TO DO.
Exactly as given, write out all the entries again.

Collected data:

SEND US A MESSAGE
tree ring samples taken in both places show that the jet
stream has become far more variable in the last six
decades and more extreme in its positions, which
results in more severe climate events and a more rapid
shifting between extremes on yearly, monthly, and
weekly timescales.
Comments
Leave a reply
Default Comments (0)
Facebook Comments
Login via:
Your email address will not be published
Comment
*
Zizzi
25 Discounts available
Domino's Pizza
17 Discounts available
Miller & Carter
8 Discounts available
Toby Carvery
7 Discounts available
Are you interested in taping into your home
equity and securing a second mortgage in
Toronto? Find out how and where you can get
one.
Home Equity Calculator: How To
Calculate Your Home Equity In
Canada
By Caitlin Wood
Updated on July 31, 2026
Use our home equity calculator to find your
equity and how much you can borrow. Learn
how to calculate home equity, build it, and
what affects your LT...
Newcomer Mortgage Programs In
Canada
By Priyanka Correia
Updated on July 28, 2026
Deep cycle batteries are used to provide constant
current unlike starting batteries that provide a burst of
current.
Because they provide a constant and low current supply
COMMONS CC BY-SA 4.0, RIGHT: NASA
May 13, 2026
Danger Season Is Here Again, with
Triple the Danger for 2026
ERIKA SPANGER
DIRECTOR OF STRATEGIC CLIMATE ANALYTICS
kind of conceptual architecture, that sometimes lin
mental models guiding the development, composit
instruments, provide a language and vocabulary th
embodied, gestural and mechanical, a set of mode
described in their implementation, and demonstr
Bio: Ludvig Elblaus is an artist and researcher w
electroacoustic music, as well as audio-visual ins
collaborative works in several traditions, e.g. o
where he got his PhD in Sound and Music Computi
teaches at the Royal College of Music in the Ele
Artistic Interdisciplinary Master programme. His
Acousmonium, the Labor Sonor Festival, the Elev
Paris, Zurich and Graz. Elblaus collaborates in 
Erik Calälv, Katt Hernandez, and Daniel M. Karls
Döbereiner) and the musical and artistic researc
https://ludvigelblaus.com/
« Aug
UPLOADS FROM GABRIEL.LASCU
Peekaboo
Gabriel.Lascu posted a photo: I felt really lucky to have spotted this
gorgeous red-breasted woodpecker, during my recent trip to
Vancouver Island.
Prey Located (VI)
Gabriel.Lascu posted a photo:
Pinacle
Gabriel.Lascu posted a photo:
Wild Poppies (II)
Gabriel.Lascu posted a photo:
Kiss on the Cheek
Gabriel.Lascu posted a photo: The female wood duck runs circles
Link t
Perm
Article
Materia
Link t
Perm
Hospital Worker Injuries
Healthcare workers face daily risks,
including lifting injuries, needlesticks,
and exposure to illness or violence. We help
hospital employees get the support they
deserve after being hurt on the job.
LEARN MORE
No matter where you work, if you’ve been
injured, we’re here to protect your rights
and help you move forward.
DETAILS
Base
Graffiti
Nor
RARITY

RESPONSE TO THIS TASK.
SEND US A MESSAGE
tree ring samples taken in both places show that the jet
stream has become far more variable in the last six
decades and more extreme in its positions, which
results in more severe climate events and a more rapid
shifting between extremes on yearly, monthly, and
weekly timescales.
Comments
Leave a reply
Default Comments (0)
Facebook Comments
Login via:
Your email address will not be published
Comment
*
Zizzi
25 Discounts available
Domino's Pizza
17 Discounts available
Miller & Carter
8 Discounts available
Toby Carvery
7 Discounts available
Are you interested in taping into your home
equity and securing a second mortgage in
Toronto? Find out how and where you can get
one.
Home Equity Calculator: How To
Calculate Your Home Equity In
Canada
By Caitlin Wood
Updated on July 31, 2026
Use our home equity calculator to find your
equity and how much you can borrow. Learn
how to calculate home equity, build it, and
what affects your LT...
Newcomer Mortgage Programs In
Canada
By Priyanka Correia
Updated on July 28, 2026
Deep cycle batteries are used to provide constant
current unlike starting batteries that provide a burst of
current.
Because they provide a constant and low current supply
COMMONS CC BY-SA 4.0, RIGHT: NASA
May 13, 2026
Danger Season Is Here Again, with
Triple the Danger for 2026
ERIKA SPANGER
DIRECTOR OF STRATEGIC CLIMATE ANALYTICS
kind of conceptual architecture, that sometimes lin
mental models guiding the development, composit
instruments, provide a language and vocabulary th
embodied, gestural and mechanical, a set of mode
described in their implementation, and demonstr
Bio: Ludvig Elblaus is an artist and researcher w
electroacoustic music, as well as audio-visual ins
collaborative works in several traditions, e.g. o
where he got his PhD in Sound and Music Computi
teaches at the Royal College of Music in the Ele
Artistic Interdisciplinary Master programme. His
Acousmonium, the Labor Sonor Festival, the Elev
Paris, Zurich and Graz. Elblaus collaborates in 
Erik Calälv, Katt Hernandez, and Daniel M. Karls
Döbereiner) and the musical and artistic researc
https://ludvigelblaus.com/
« Aug
UPLOADS FROM GABRIEL.LASCU
Peekaboo
Gabriel.Lascu posted a photo: I felt really lucky to have spotted this
gorgeous red-breasted woodpecker, during my recent trip to
Vancouver Island.
Prey Located (VI)
Gabriel.Lascu posted a photo:
Pinacle
Gabriel.Lascu posted a photo:
Wild Poppies (II)
Gabriel.Lascu posted a photo:
Kiss on the Cheek
Gabriel.Lascu posted a photo: The female wood duck runs circles
Link t
Perm
Article
Materia
Link t
Perm
Hospital Worker Injuries
Healthcare workers face daily risks,
including lifting injuries, needlesticks,
and exposure to illness or violence. We help
hospital employees get the support they
deserve after being hurt on the job.
LEARN MORE
No matter where you work, if you’ve been
injured, we’re here to protect your rights
and help you move forward.
DETAILS
Base
Graffiti
Nor
RARITY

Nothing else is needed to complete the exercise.